Перевод Н. Ман
Иногда он встречался с самим собой. Кривоплечий, неслышными шагами шел себе навстречу, волосы у него были слишком длинные, закрывали одно ухо; пожимая себе руку, не очень крепко, он говорил:
— Здравствуй.
— Здравствуй. Ты кто?
— Ты.
— Я?
— Да.
Тогда он говорил сам себе:
— Почему ты кричишь временами?
— Это зверь.
— Зверь?
— Зверь — голод.
Тогда он спрашивал себя:
— Почему ты так часто плачешь?
— Это зверь! Зверь.
— Зверь?
— Зверь — тоска по родине. Он плачет. Зверь — голод кричит. А зверь я — он удирает.
— Куда удирает?
— В ничто. Нет прибежища в бегстве. Повсюду я встречаю себя. Большей частью по ночам. Но приходится удирать все дальше. Зверь-любовь хватает тебя, но зверь-страх лает под окном, за которым живет девушка и стоит ее кровать. Потом хихикает дверная ручка, и ты удираешь. И опять гонишься за собой. В брюхе у тебя зверь-голод, в сердце-зверь-тоска. И нет прибежища в бегстве. Все время натыкаешься на себя. Всюду. От себя не убежишь.

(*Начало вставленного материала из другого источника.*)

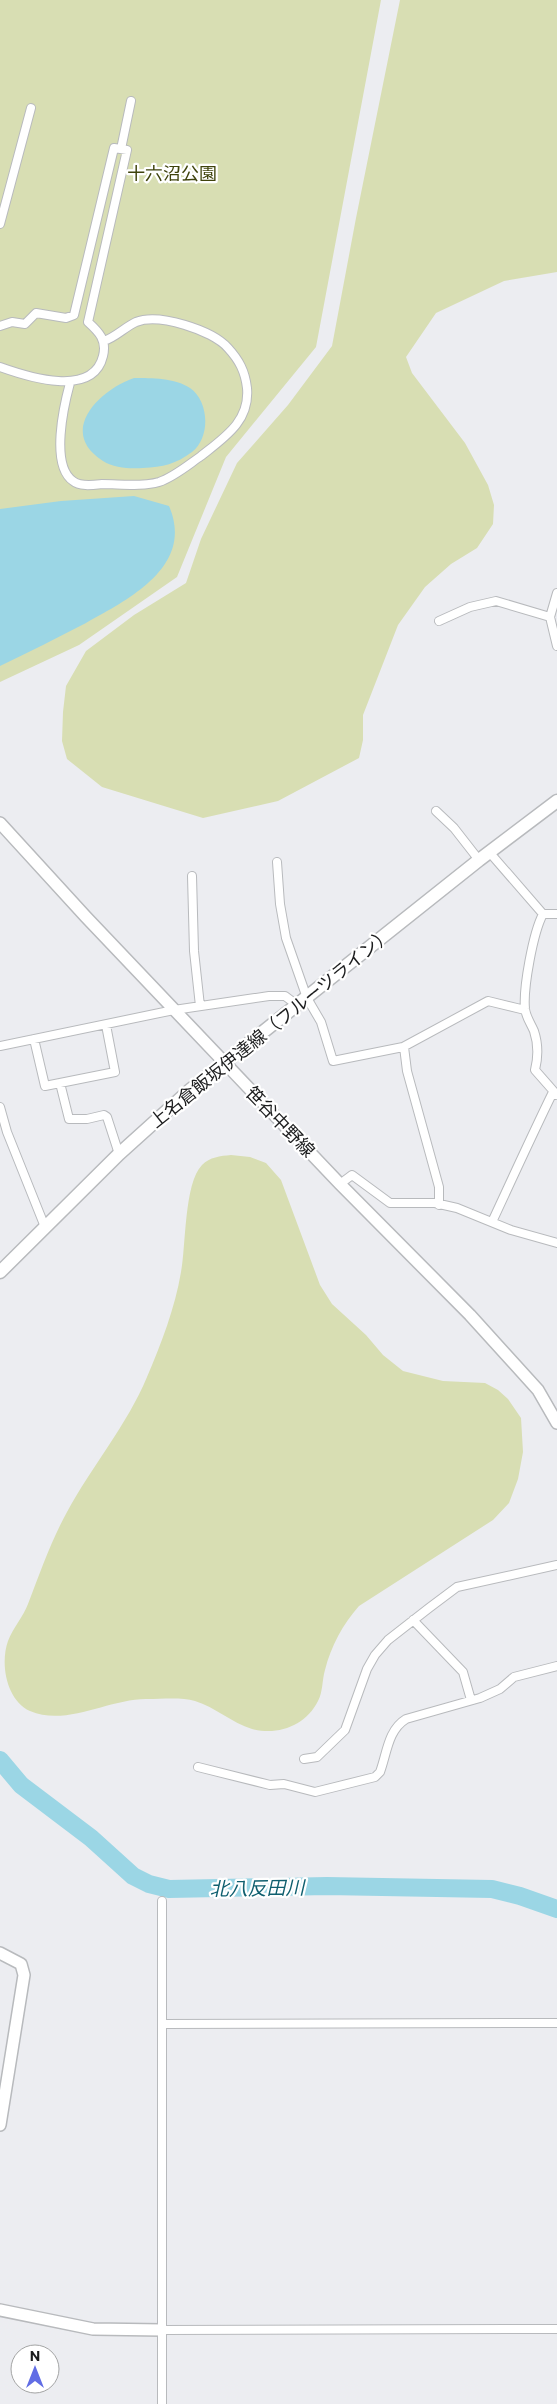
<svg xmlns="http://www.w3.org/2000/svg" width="557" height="2404" font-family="Commissioner,'Noto Sans JP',sans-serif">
<rect width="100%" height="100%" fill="#ecedf1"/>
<path fill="#d8deb3" d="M0 0H381L316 347 226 457 177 577 79 645 0 682Z
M400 0H557V272L504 281 436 313 406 357 412 373 465 443 488 485 494 505 493 524 477 548 451 564 425 587 398 625 363 715V740L359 758 278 801 203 818 102 787 67 759 62 741 63 712 66 686 86 651 134 615 186 583 201 539 237 463 288 405 332 346 356 218Z
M231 1155 250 1157 266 1163 281 1180 320 1285 332 1304 366 1335 383 1355 403 1371 443 1381 485 1383 498 1390 508 1399 521 1418 523 1452 518 1479 509 1503 493 1520 359 1606C343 1624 331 1646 325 1670 322 1680 323 1692 318 1701 306 1725 279 1736 252 1729 232 1723 215 1707 195 1701 182 1697 162 1699 148 1699 110 1698 67 1727 30 1711 6 1700 0 1663 8 1641 13 1628 23 1617 28 1604 40 1573 51 1541 67 1512 92 1466 127 1425 147 1377 161 1344 175 1308 181 1272 186 1247 184 1183 202 1165 210 1157 220 1156 231 1155Z"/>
<path fill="#9bd6e5" d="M134 378C152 378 175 378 190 388 209 401 211 437 192 452 176 464 163 467 143 468 130 469 114 468 103 461 57 432 99 390 134 378Z
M134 496 169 506C195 566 129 599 86 623 57 638 29 652 0 666V509L61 501Z"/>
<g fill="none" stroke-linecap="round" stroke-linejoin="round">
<path stroke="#9bd6e5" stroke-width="18" d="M0 1760 21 1785 91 1838 133 1876 149 1884 169 1889 327 1886 492 1889 520 1896 557 1909"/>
<defs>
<path id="street" d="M121 149 131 101
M0 224 31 108
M0 326 12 322 25 324 36 313 66 318 74 315 114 148 127 150 88 322C99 332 107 340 103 356 93 398 28 377 0 367
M70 383C64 405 50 465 73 481 80 487 93 485 102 484 120 484 142 487 159 482 174 477 188 465 201 456 225 437 250 421 247 388 245 371 239 360 228 348 212 330 159 313 136 322 125 327 116 337 104 341
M550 617 557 593
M439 621 470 607 496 601 550 617 557 646
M436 811 454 828 479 860
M490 853 543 914
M277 862 280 904 286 938 307 998 321 1022 333 1061 403 1047 488 1001 525 1010
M192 876 194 951 200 1006
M557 914H543C533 933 523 988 525 1009 526 1017 531 1024 534 1031 538 1043 538 1058 535 1070L557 1095
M34 1039 45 1086 115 1072 106 1025
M0 1046 174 1010 269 996H285L297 1005
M404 1047 407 1071 439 1187V1205
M60 1083 69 1119H87L104 1115 107 1117 119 1154
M0 1107 7 1132 45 1227
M340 1184 352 1175 390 1203H435L457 1208 511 1230 557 1243
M492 1222C512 1179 532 1135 553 1092
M413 1620 463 1672 471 1700
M304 1759 317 1757 345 1730 367 1669 375 1655 388 1640 429 1608 457 1587 557 1565
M198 1767 270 1785 284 1784 315 1792 375 1777 380 1772C387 1753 388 1730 406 1719L480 1698 500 1689 514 1677 557 1666
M163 2024 557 2023
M162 2330 557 2329
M162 2404V1901"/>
<path id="secondary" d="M0 823 86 917 340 1184 470 1315 538 1390 557 1423
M0 1953 21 1964 24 1975 0 2125
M0 2310 93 2329 162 2330"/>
<path id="primary" d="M0 1272 119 1154 190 1090 479 860 557 801"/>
</defs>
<use href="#street" stroke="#b8babd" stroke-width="10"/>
<use href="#secondary" stroke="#b8babd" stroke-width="14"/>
<use href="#primary" stroke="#b8babd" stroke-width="15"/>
<use href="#street" stroke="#fff" stroke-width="8"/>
<use href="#secondary" stroke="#fff" stroke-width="11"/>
<use href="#primary" stroke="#fff" stroke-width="12"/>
</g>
<g text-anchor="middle" stroke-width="4.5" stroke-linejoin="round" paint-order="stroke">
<g font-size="18" fill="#3f430c" stroke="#fff">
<text x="172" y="180">十六沼公園</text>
</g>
<g font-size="18" fill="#1c1d1e" stroke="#fff">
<text transform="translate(271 1028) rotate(-39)" y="6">上名倉飯坂伊達線（フルーツライン）</text>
<text transform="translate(280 1122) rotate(46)" y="6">笹谷中野線</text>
</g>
<g font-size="19" font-style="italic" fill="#0f5f6f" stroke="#fff">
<text transform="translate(257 1888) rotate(-1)" y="7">北八反田川</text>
</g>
</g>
<g transform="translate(35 2369)"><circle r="24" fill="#ffffff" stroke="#a4a5a5"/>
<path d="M0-4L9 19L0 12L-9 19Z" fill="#616de5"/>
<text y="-8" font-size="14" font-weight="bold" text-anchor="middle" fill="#1c1d1e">N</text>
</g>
</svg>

Временами он встречался с собою. А потом опять удирал. Свистя проходил мимо окон и кашлял мимо дверей. А временами чье-то сердце, чья-то рука удерживала его на ночь. Или рубашка, соскользнувшая с плеча, с груди, с девушки. Временами одна из них удерживала его на ночь. И тогда среди поцелуев он забывал о другом, которым был сам, если девушка всей душой льнула к нему. И смеялась. И страдала. Хорошо, когда рядом было такое существо с длинными волосами в светлом белье. Или некогда светлом, да еще в цветочках. А если у нее вдобавок была губная помада, совсем хорошо. Пестрое что-то поблизости. И в темноте хорошо, если кто-то прильнет к тебе, тогда темнота не так огромна. И тогда не так холодно в темноте. Губная помада тогда рисует маленькую печурку на ее губах. Пышущую жаром. Как это хорошо в темноте. А белья тогда совсем не видно. Как-никак возле тебя человек.

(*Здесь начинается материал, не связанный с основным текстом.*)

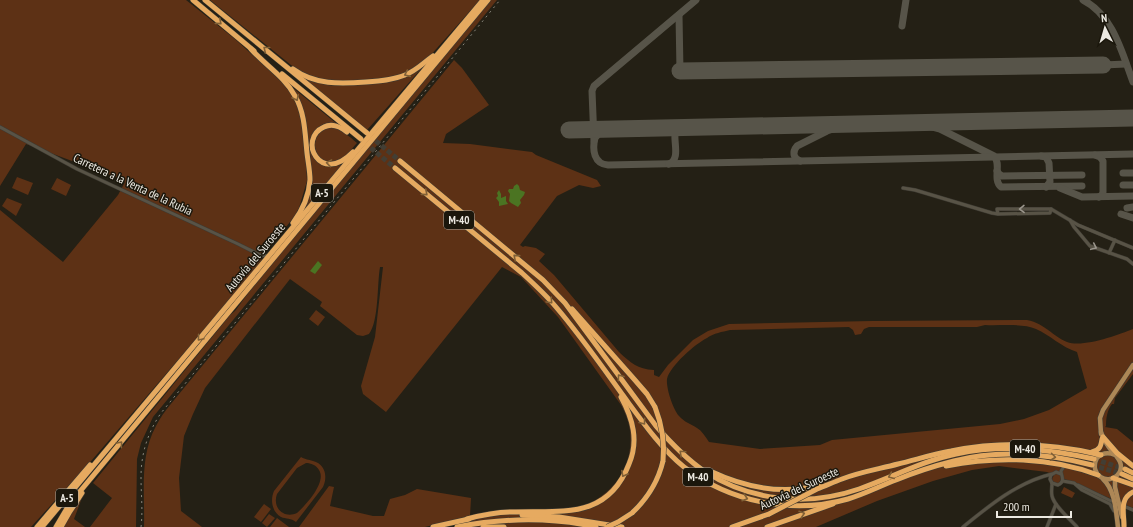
<svg xmlns="http://www.w3.org/2000/svg" width="1133" height="527" font-family="'PT Sans Narrow',sans-serif">
<rect width="100%" height="100%" fill="#242015"/>
<g fill="#5d3115" fill-rule="evenodd">
<polygon points="0,0 186,0 235,39 282,82 294,98 300,115 306,160 307,181 299,208 294,217 265,253 257,268 92,460 31,527 0,527 0,210 63,262 118,195 125,182 121,179 26,144 0,186"/>
<polygon points="210,0 480,0 429,57 411,70 394,77 345,82 318,79 296,69"/>
<polygon points="491,0 497,0 153,417 141,443 137,459 136,527 90,527 112,498 93,483 230,315 235,311 249,292"/>
<polygon points="429,60 367,130 303,78 328,85 339,86 395,81 418,71"/>
<path d="M454,60L462,68L489,105L446,134L443,143L470,144L532,152L536,155L597,180L601,186L593,188L579,185L557,196L520,245L523,247L525,246L536,248L545,254L539,261L554,275L619,352C631,363 637,369 654,370V375L659,377L668,365L693,340L708,331L729,324L872,321L1027,320C1046,324 1052,336 1067,342C1083,348 1118,335 1133,329V374L1115,398L1114,404H1112C1107,410 1106,419 1106,426L1105,427L1117,429L1133,442V508L1062,478L1059,483H1054L1052,479L1054,475L1047,472L999,466L972,470L933,481L877,501L816,527H470L469,516L425,527H299L329,486L334,487L330,506L373,516H384L390,499L405,495L417,489L471,498L470,516L482,513C500,513 519,512 537,511C553,510 571,511 586,505C605,497 623,479 628,459C633,439 631,423 621,405L558,317L521,277L502,267L386,412L363,394L361,386L375,337L383,267H380C377,284 379,321 369,334L363,336L357,335L320,306L322,302L290,279L205,388L193,414L184,436L179,478L181,511L202,527H144C145,493 139,457 156,426C160,418 165,411 170,405ZM985,325C999,326 1023,323 1036,329C1050,335 1061,347 1077,352L1087,388L1049,410L1024,419L1000,424L832,440L820,445L760,449L709,442C705,436 702,431 697,428C691,424 684,422 679,416C673,409 666,388 667,379C670,366 695,344 707,338C714,333 722,332 730,330L849,327L853,330L855,335L861,334L864,329L869,327H977Z"/>
<path d="M292,87L337,124C298,121 306,169 332,167C334,167 338,165 341,165H342L305,210V208C307,198 311,187 311,177C313,145 301,116 292,87Z"/>
<path d="M330,127C341,129 349,136 357,143C352,148 347,157 340,160C319,172 301,137 330,127Z"/>
<polygon points="17,177 33,183 28,195 12,188"/>
<polygon points="57,178 71,185 66,196 51,189"/>
<polygon points="7,198 22,204 16,216 2,206"/>
<polygon points="316,310 325,317 318,326 309,319"/>
<path d="M301,457C306,460 308,459 313,461C325,464 328,476 323,487L296,522C291,518 286,519 281,517C272,512 270,500 274,491ZM306,463C311,463 316,465 319,470C327,482 306,505 297,513C284,519 272,508 277,494L297,468Z"/>
<polygon points="1064,487 1075,493 1072,498 1061,493"/>
<polygon points="83,495 74,519 85,527 63,527"/>
<polygon points="264,504 271,509 261,522 254,517"/>
<polygon points="269,514 275,518 267,527 262,523"/>
<polygon points="277,518 289,527 270,527"/>
</g>
<g fill="#4b7422">
<polygon points="517,184 519,186 520,190 525,192 524,195 520,200 521,203 518,207 511,203 509,201 510,194 508,191 509,189 513,189 514,186"/>
<polygon points="499,190 501,194 501,198 506,196 506,201 508,204 499,206 499,202 496,198 498,196 497,193"/>
<polygon points="318,261 322,265 315,274 310,271"/>
</g>
<g fill="none" stroke-linecap="round" stroke-linejoin="round">
<g stroke="#575449" stroke-width="7">
<path d="M1083,0C1113,15 1122,53 1133,82"/>
<polyline points="679,15 680,71"/>
<polyline points="902,26 906,0"/>
<polyline points="1103,65 1126,64"/>
<path d="M918,123L940,129L994,156C1002,164 992,179 1001,187L1082,186"/>
<path d="M606,130L600,132L595,138C592,150 594,164 608,165L1133,154"/>
<polyline points="594,141 592,91 594,86 696,0"/>
<polyline points="1095,155 1100,157 1103,161 1103,192 1102,195 1099,197"/>
<polyline points="1041,156 1046,157 1049,163 1050,182 1046,187"/>
<path d="M800,161C793,158 792,152 797,146L827,131L848,124"/>
<path d="M669,164C680,159 674,144 675,134L680,129L684,128"/>
<polyline points="997,171 999,174 1002,176 1082,175"/>
<polyline points="1123,173 1133,173"/>
<polyline points="1123,185 1133,185"/>
<polyline points="1060,188 1082,197 1133,196"/>
<polyline points="1127,208 1133,207"/>
<polyline points="1121,214 1133,218"/>
</g>
<g stroke="#575449" stroke-width="17">
<polyline points="680,71 1103,65"/>
<polyline points="569,130 1133,118"/>
</g>
<g stroke="#423e34" stroke-width="5" stroke-dasharray="5 2.5" stroke-linecap="butt">
<polyline points="370,136 400,161"/>
<polyline points="365,143 395,168"/>
<polyline points="1094,459 1124,469"/>
<polyline points="1092,465 1122,474"/>
</g>
<g stroke="#3e3b33" stroke-width="4">
<g id="minor">
<polyline points="0,127 77,169 238,244 260,255 268,256"/>
<polyline points="903,188 915,190 992,213 998,214 1050,213 1051,209 997,209 998,214"/>
<polyline points="1051,209 1078,225 1133,248"/>
<polyline points="1070,220 1074,227 1090,246 1127,259 1133,264"/>
<polyline points="1109,253 1115,240"/>
<polyline points="1063,481 1074,483 1082,490 1110,504 1114,511"/>
<path d="M1052,483C1052,488 1051,492 1052,496C1054,506 1070,519 1077,527"/>
<path d="M1052,483L1058,485C1066,481 1061,476 1061,471L1065,465"/>
<polyline points="1052,483 1050,479 1051,475 1056,472 1061,474"/>
<polyline points="1078,485 1111,501"/>
<polyline points="1126,507 1133,510"/>
<path d="M963,527C990,505 1018,482 1052,474"/>
<polyline points="1047,527 1056,504"/>
</g>
</g>
<g stroke="#3e3b33" stroke-width="5.5">
<g id="primary">
<path d="M1101,432C1103,437 1105,442 1108,446C1113,454 1126,462 1119,473C1109,487 1088,475 1097,458C1102,453 1108,452 1115,455"/>
<polyline points="1101,434 1100,418 1103,410 1133,365"/>
<polyline points="1115,477 1115,487 1122,517"/>
<path d="M1103,479C1115,490 1116,511 1118,527"/>
</g>
</g>
<g stroke="#3e3b33" stroke-width="6">
<g id="motorway">
<polyline points="193,0 254,51"/>
<polyline points="205,0 367,133"/>
<path d="M251,49C265,65 285,77 295,96C305,113 305,134 307,153C308,162 310,171 310,180C309,195 302,211 293,223"/>
<path d="M293,69C315,85 340,84 366,82C380,81 393,80 405,75C416,71 423,63 433,56"/>
<polyline points="282,74 361,139"/>
<path d="M347,132C341,127 332,123 324,127C297,139 320,186 353,152"/>
<path d="M400,161L543,280L565,303L656,426C671,443 686,459 704,471C750,501 807,507 859,489C891,478 922,461 956,454C1002,444 1048,449 1094,459"/>
<path d="M395,168L522,273C534,284 546,295 556,307C580,335 601,365 622,394C639,417 661,449 684,467C730,502 792,515 848,499C865,494 880,486 896,480C915,472 934,466 954,461C999,449 1048,454 1092,465"/>
<polyline points="572,309 634,379 647,394 655,407"/>
<polyline points="1103,437 1117,453 1133,466"/>
<path d="M1092,452C1100,450 1101,446 1102,439"/>
<path d="M946,466C996,456 1051,457 1098,475"/>
<polyline points="1125,469 1133,473"/>
<path d="M710,471C744,487 783,495 820,485"/>
<polyline points="1122,474 1133,479"/>
<polyline points="1113,478 1133,485"/>
<path d="M817,489C825,486 834,482 842,479C860,472 879,469 898,464C915,460 933,454 951,451C1001,441 1051,443 1101,455"/>
<path d="M632,513C648,498 658,482 663,461"/>
<polyline points="522,515 559,517 622,527"/>
<path d="M467,519C482,515 497,512 512,512C560,510 607,521 629,464C639,441 633,419 621,397"/>
<path d="M1124,526C1124,513 1119,499 1133,492"/>
<polyline points="37,527 90,465"/>
<polyline points="42,527 483,0"/>
<polyline points="56,527 69,505 77,495 488,0"/>
<polyline points="61,527 69,513 82,493"/>
<polyline points="433,527 469,519"/>
<path d="M457,527C503,518 550,517 596,527"/>
<polyline points="483,527 504,527"/>
<polyline points="732,527 769,514"/>
<polyline points="767,527 833,504"/>
</g>
</g>
<use href="#minor" stroke="#585346" stroke-width="3"/>
<use href="#primary" stroke="#ad8756" stroke-width="4.5"/>
<use href="#motorway" stroke="#e6aa60" stroke-width="5"/>
<path stroke="#8a877d" stroke-width="1" stroke-dasharray="2 4" stroke-linecap="butt" d="M141,527C143,510 141,494 141,477C141,453 148,432 161,413L500,0"/>
<g stroke="#3e3b33" stroke-width="6" stroke-linecap="butt">
<g id="motorway-bridge">
<path d="M655,407C662,425 665,442 663,461"/>
<polyline points="769,514 817,489"/>
<polyline points="607,527 618,522 632,513"/>
</g>
</g>
<use href="#motorway-bridge" stroke="#e6aa60" stroke-width="5"/>
</g>
<defs><path id="oneway-chevron" d="M-2-3.5L2.5 0L-2 3.5" fill="none" stroke-width="1.6" stroke-linecap="round" stroke-linejoin="round"/></defs>
<g stroke="#806036">
<use href="#oneway-chevron" transform="translate(219 22) rotate(40)"/>
<use href="#oneway-chevron" transform="translate(266 49) rotate(-141)"/>
<use href="#oneway-chevron" transform="translate(407 74) rotate(156)"/>
<use href="#oneway-chevron" transform="translate(296 98) rotate(64)"/>
<use href="#oneway-chevron" transform="translate(329 163) rotate(-171)"/>
<use href="#oneway-chevron" transform="translate(425 193) rotate(40)"/>
<use href="#oneway-chevron" transform="translate(516 257) rotate(-140)"/>
<use href="#oneway-chevron" transform="translate(550 301) rotate(47)"/>
<use href="#oneway-chevron" transform="translate(200 338) rotate(130)"/>
<use href="#oneway-chevron" transform="translate(620 377) rotate(-126)"/>
<use href="#oneway-chevron" transform="translate(643 422) rotate(53)"/>
<use href="#oneway-chevron" transform="translate(120 444) rotate(-50)"/>
<use href="#oneway-chevron" transform="translate(682 453) rotate(-137)"/>
<use href="#oneway-chevron" transform="translate(1053 457) rotate(7)"/>
<use href="#oneway-chevron" transform="translate(624 474) rotate(119)"/>
<use href="#oneway-chevron" transform="translate(891 476) rotate(157)"/>
<use href="#oneway-chevron" transform="translate(745 498) rotate(17)"/>
<use href="#oneway-chevron" transform="translate(802 514) rotate(-18)"/>
</g>
<g stroke="#9b968c">
<use href="#oneway-chevron" transform="translate(1022 209) rotate(179)"/>
<use href="#oneway-chevron" transform="translate(1094 247) rotate(25)"/>
</g>
<g text-anchor="middle" dominant-baseline="central" stroke-width="3" stroke-linejoin="round" paint-order="stroke">
<g fill="#1b170c" stroke="#adaaa1" stroke-width="1">
<rect x="311" y="184" width="22" height="18" rx="3"/>
<rect x="444" y="211" width="30" height="18" rx="3"/>
<rect x="1010" y="440" width="30" height="18" rx="3"/>
<rect x="683" y="468" width="30" height="18" rx="3"/>
<rect x="56" y="489" width="22" height="18" rx="3"/>
</g>
<g font-size="11" font-weight="bold" fill="#ece9e1">
<text x="322" y="193">A-5</text>
<text x="459" y="220">M-40</text>
<text x="1025" y="449">M-40</text>
<text x="698" y="477">M-40</text>
<text x="67" y="498">A-5</text>
</g>
<g font-size="12" fill="#ece9e1" stroke="#1b170c">
<text transform="translate(133 184) rotate(25)">Carretera a la Venta de la Rubia</text>
<text transform="translate(255 257) rotate(-50)">Autovía del Suroeste</text>
<text transform="translate(799 488) rotate(-25)">Autovía del Suroeste</text>
</g>
</g>
<g transform="translate(1105 28) rotate(355)" stroke="#1b170c" stroke-width="3" paint-order="stroke">
<path d="M0-3L7 15L0 10L-7 15Z" fill="#ece9e1"/>
<text y="-6" font-size="11" font-weight="bold" text-anchor="middle" fill="#ece9e1">N</text>
</g>
<path d="M997 511v6h74v-6" fill="none" stroke="#ece9e1" stroke-width="2"/>
<text x="1003" y="511" font-size="12" fill="#ece9e1" stroke="#1b170c" stroke-width="3" paint-order="stroke">200 m</text>
</svg>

Он знал одну девушку, и летом кожа у нее была как плод шиповника. Бронзовая. А в волосах у нее, это шло от цыган, было больше синевы, чем черноты. И они были как лес: густые. На руках у нее, как перышки только что вылупившегося цыпленка, росли светлые волоски, а голос был приятен, как голос портовой девчонки. И при этом она ни о чем не знала. И звали ее Карин.
А другую звали Али, и ее белокурые волосы были светлы, как морской песок. Смеясь, она морщила нос, и еще она кусалась. Но потом появился некий человек, он был ее мужем.
А возле одной двери вечно стоял худой серый человечек, становившийся все меньше и меньше, он говорил:
— Отлично, мой мальчик.
Позднее он узнал: это был его отец.
А ту, с ногами, с беспокойными, как палочки барабана, звали Карола. Ноги точно у лани, нервные. Ее глаза сводили с ума. А передние зубы были немного раздвинуты. Эту он знал.
И старичок временами говорил по ночам:
— Отлично, мой мальчик.
Одна, он бывал у нее, была широка в бедрах. От нее пахло молоком. Имя у нее было хорошее, да только он его позабыл. Мимо! По утрам иногда удивленно пели овсянки, но его мать была далеко, а серый худой старичок ничего не говорил. Потому что никто не проходил мимо.
И ноги его, казалось, шагали сами по себе: мимо, мимо.
А утром овсянки уже знали: мимо, мимо.
И телеграфные провода жужжали: мимо, мимо. И старичок ничего больше не говорил: мимо, мимо.
И девушки по вечерам прижимали руки к алчущей коже: мимо, мимо.
И ноги шагали сами по себе: мимо, мимо.
Когда-то у него был брат. И он дружил с ним. Но потом, жужжа, как злое насекомое, по воздуху пролетел кусок металла и угодил в него. И кусок металла, как дождевая капля, шлепнулся о человеческую кожу: и кровь как мак расцвела на снегу. Небо было из ляпис-лазури, но на крик оно не отозвалось. И последний крик, который он прокричал, был не родина. Не мать и не бог. Последний крик был остер и горек, как укус: зря я пропал. Тихое проклятие и опять: зря.
И этот крик замкнул его уста. Навек. Мимо.
А худой серый старичок, его отец, никогда больше не говорил: «Отлично, мой мальчик». Никогда. Все прошло, мимо, мимо.